Presentato al Festival di Cannes 77, The Apprentice del regista iraniano naturalizzato danese Ali Abbasi, esplora l'evoluzione del giovane imprenditore Trump e contemporaneamente della società americana, della sua progressiva trasformazione e delle conseguenze a cui il capitalismo conduce. Donald Trump è chiamato ad essere non solo un uomo che cerca di avere successo, ma un simbolo di una società che premia la spietatezza e la manipolazione. Il suo percorso diventa metafora del declino degli ideali americani, segnando l'inizio della fine di un'era in cui tutto sembra essere in vendita, compreso il sogno americano.

Tre sono gli elementi che Abbasi mette in scena in questa storia. Prima di tutto c’è Manhattan, molto lontana dal quartiere che oggi è diventato, simbolo di ricchezza, multiculturalità e benessere, ma che allora era conosciuto per il degrado e la pericolosità. C’è poi Trump, ragazzo promettente e di bell’aspetto ancora un po’ ingenuo ma presentato con quella fame di successo in grado di affascinare uno come Roy Cohn, capace di qualsiasi bassezza pur di vincere. Bisogna dare atto a Sebastian Stan, bravissimo nel catturare i tic del vero Trump, e del altrettanto straordinario Jeremy Strong, di dare tutta la credibilità a un film che altrimenti si ridurrebbe ad essere solo una pellicola a tesi. The Apprentice si limita a ridurre la filosofia di Tramp a degli sproloqui di un qualsiasi Fabrizio Corona, non sforzandosi mai di dare una tridimensionalità a un personaggio con il quale è praticamente impossibile empatizzare. Superficiale è anche il suo rapporto con Cohn, avocato omosessuale forse affascinato dal giovane, anche se nel film non si capisce mai bene perché tra i due nasca un’amicizia così profonda.

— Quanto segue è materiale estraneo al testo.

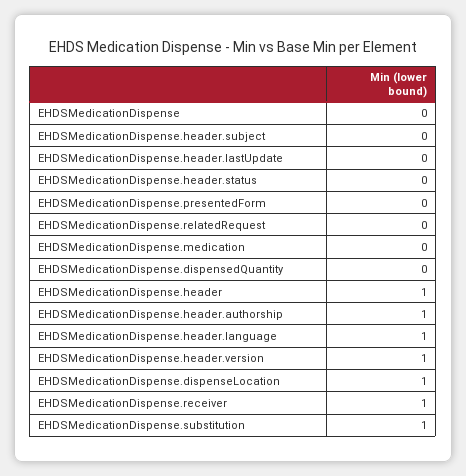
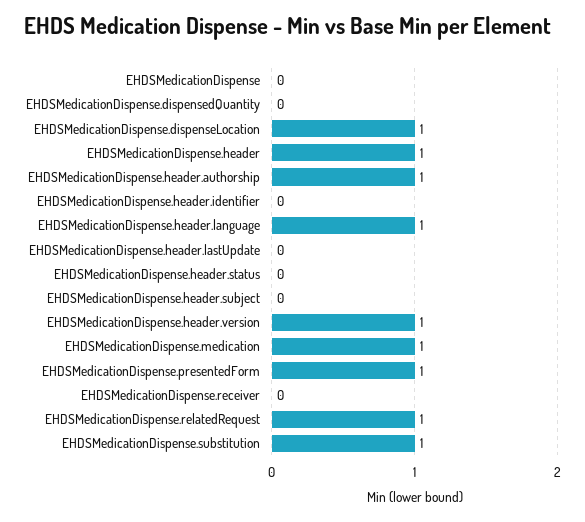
EHDSMedicationDispense.presentedForm: 0 -> 1
EHDSMedicationDispense.relatedRequest: 0 -> 1
EHDSMedicationDispense.medication: 0 -> 1
EHDSMedicationDispense.receiver: 1 -> 0
EHDSMedicationDispense.header.identifier: none -> 0

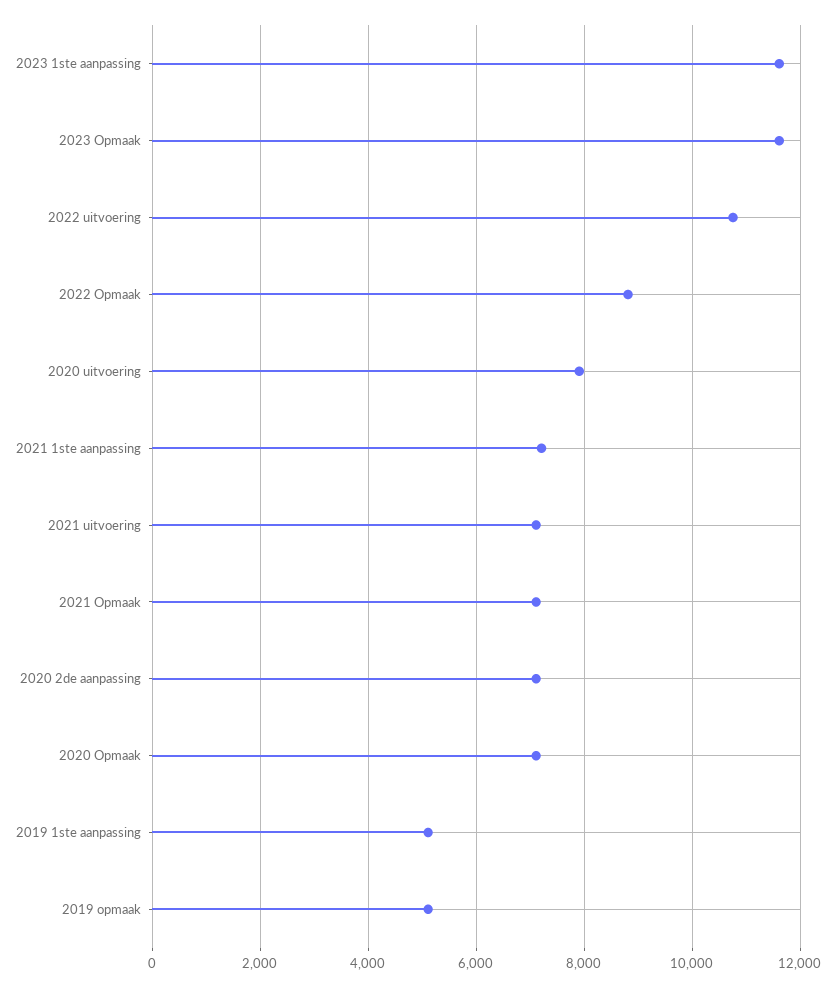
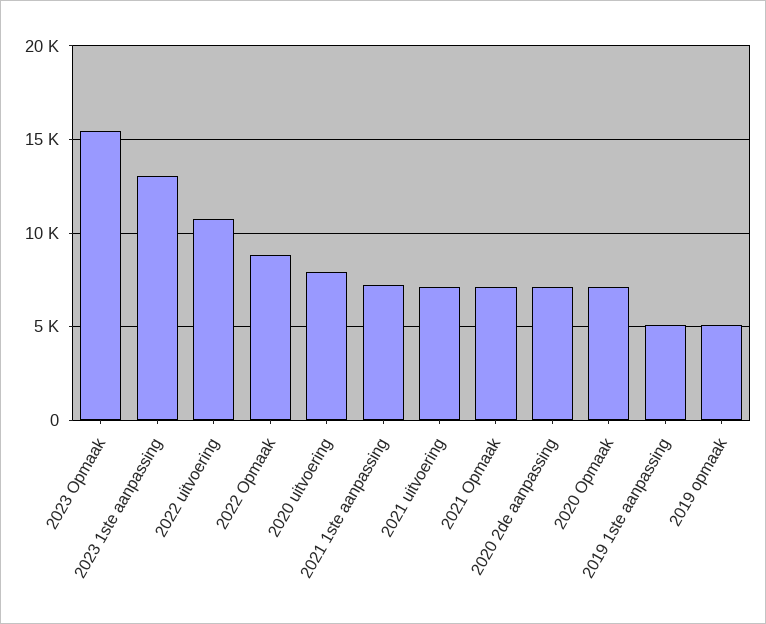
2023 1ste aanpassing: 11600 -> 13000
2023 Opmaak: 11600 -> 15500

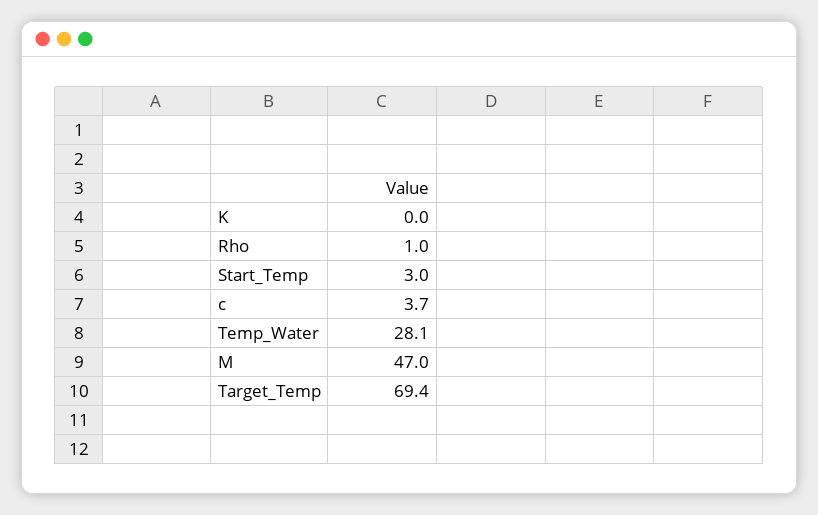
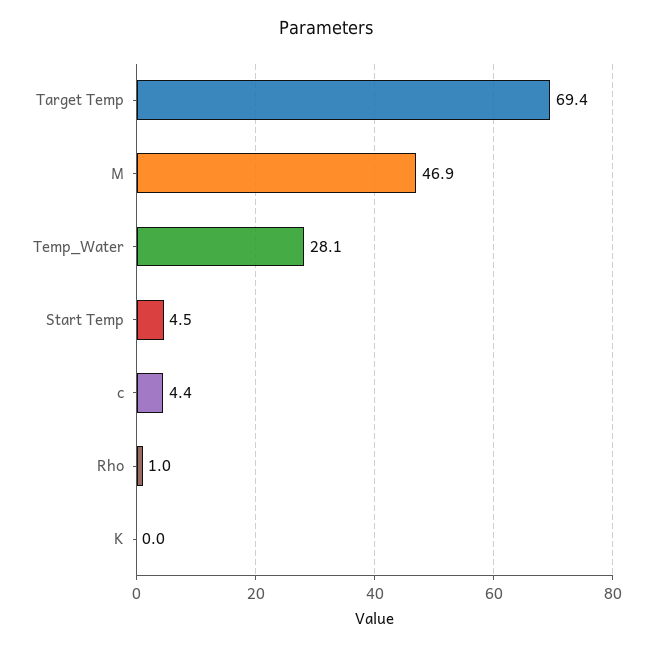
Start_Temp: 3 -> 4.5
c: 3.7 -> 4.4
M: 47 -> 46.9

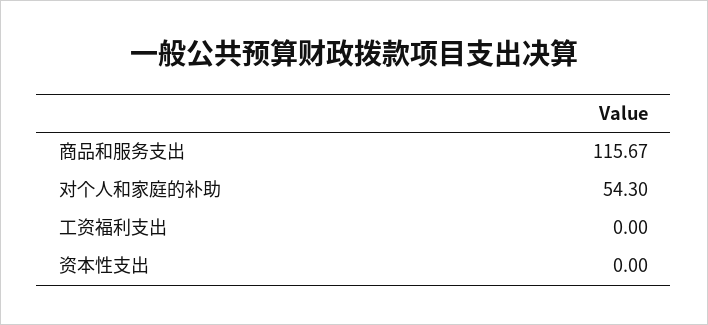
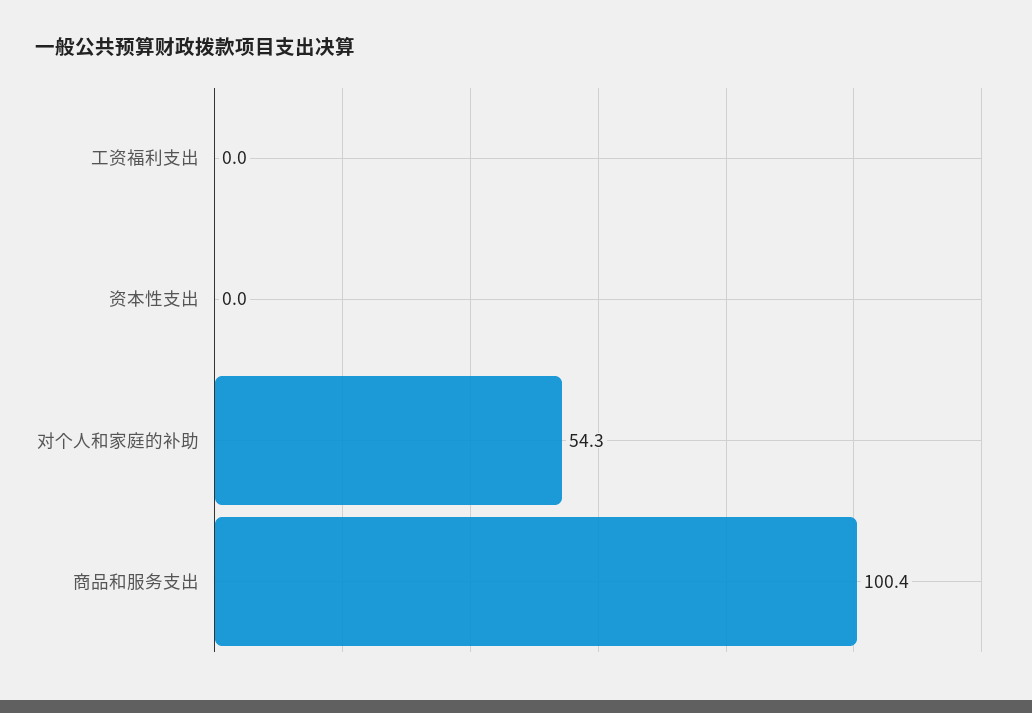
商品和服务支出: 115.67 -> 100.4

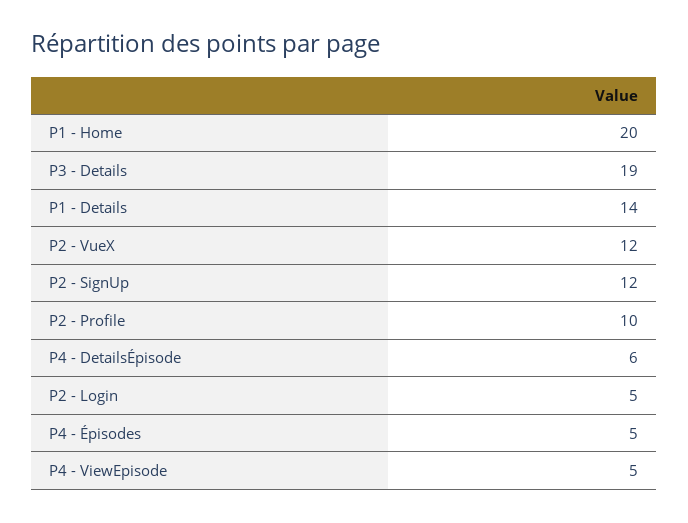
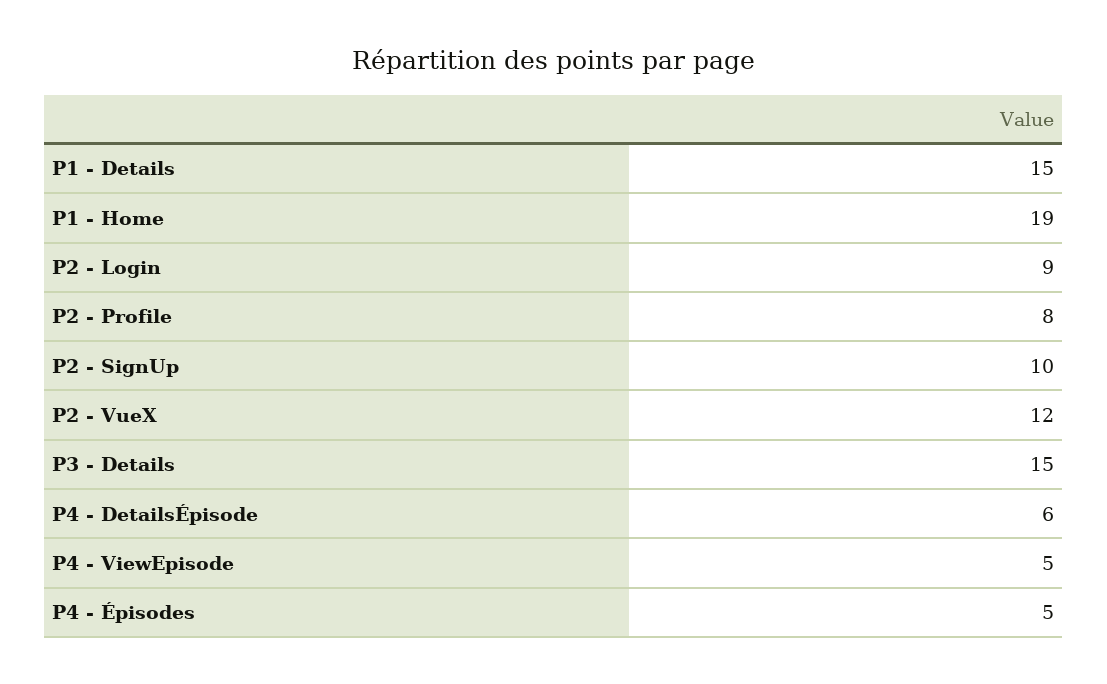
P1 - Home: 20 -> 19
P3 - Details: 19 -> 15
P1 - Details: 14 -> 15
P2 - SignUp: 12 -> 10
P2 - Profile: 10 -> 8
P2 - Login: 5 -> 9

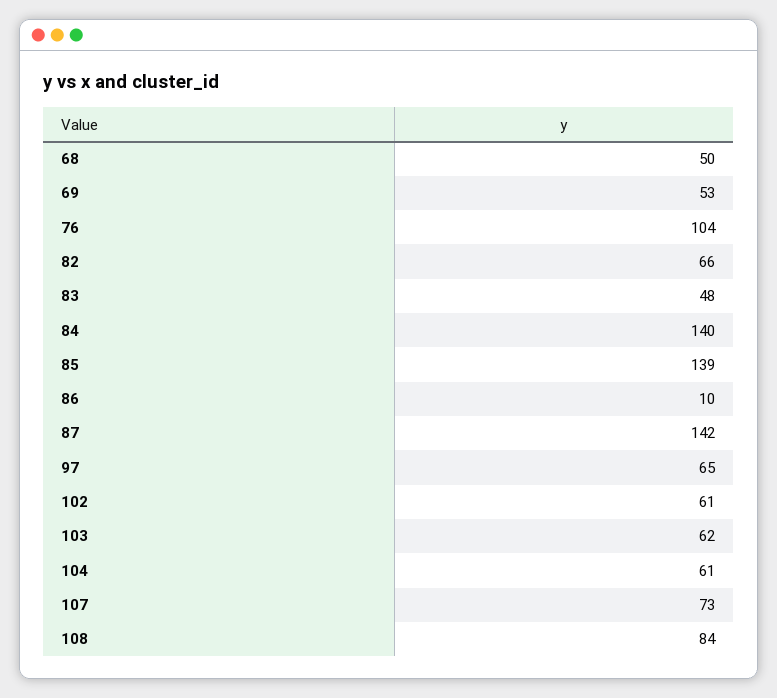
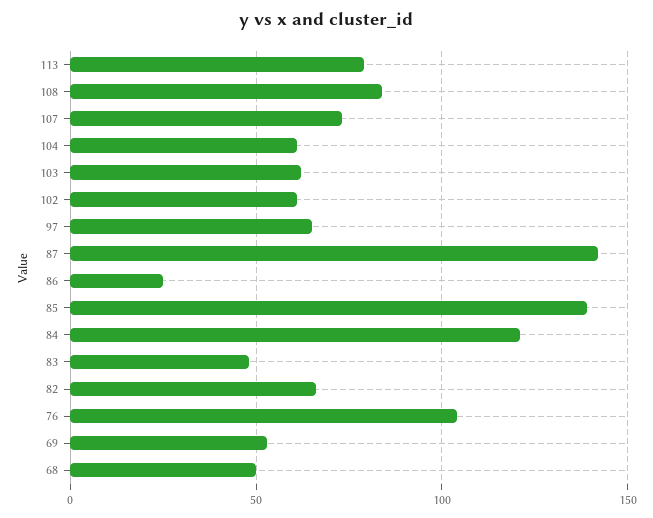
84: 140 -> 120
86: 10 -> 25
113: none -> 80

È fin troppo evidente l’intento che sta dietro a The Apprentice, cioè quello di dar ragione a tutti coloro che non simpatizzano per Tramp, mettendo in luce solo caratteristiche già note ma non andando mai oltre la superficie. Gli unici momenti in cui il film si spinge un po’ più in là non è per capire le ragioni per le quali milioni di elettori possano sposare la visione dell’America di cui l’ex presidente si fa portavoce, ma per mostrare uno stupro di dubbio gusto. Chi non si rispecchia in una visione trumpiana del mondo non scoprirà nulla di nuovo, chi invece segue la sua filosofia se mai guarderà The Apprentice non cambierà di certo magicamente idea.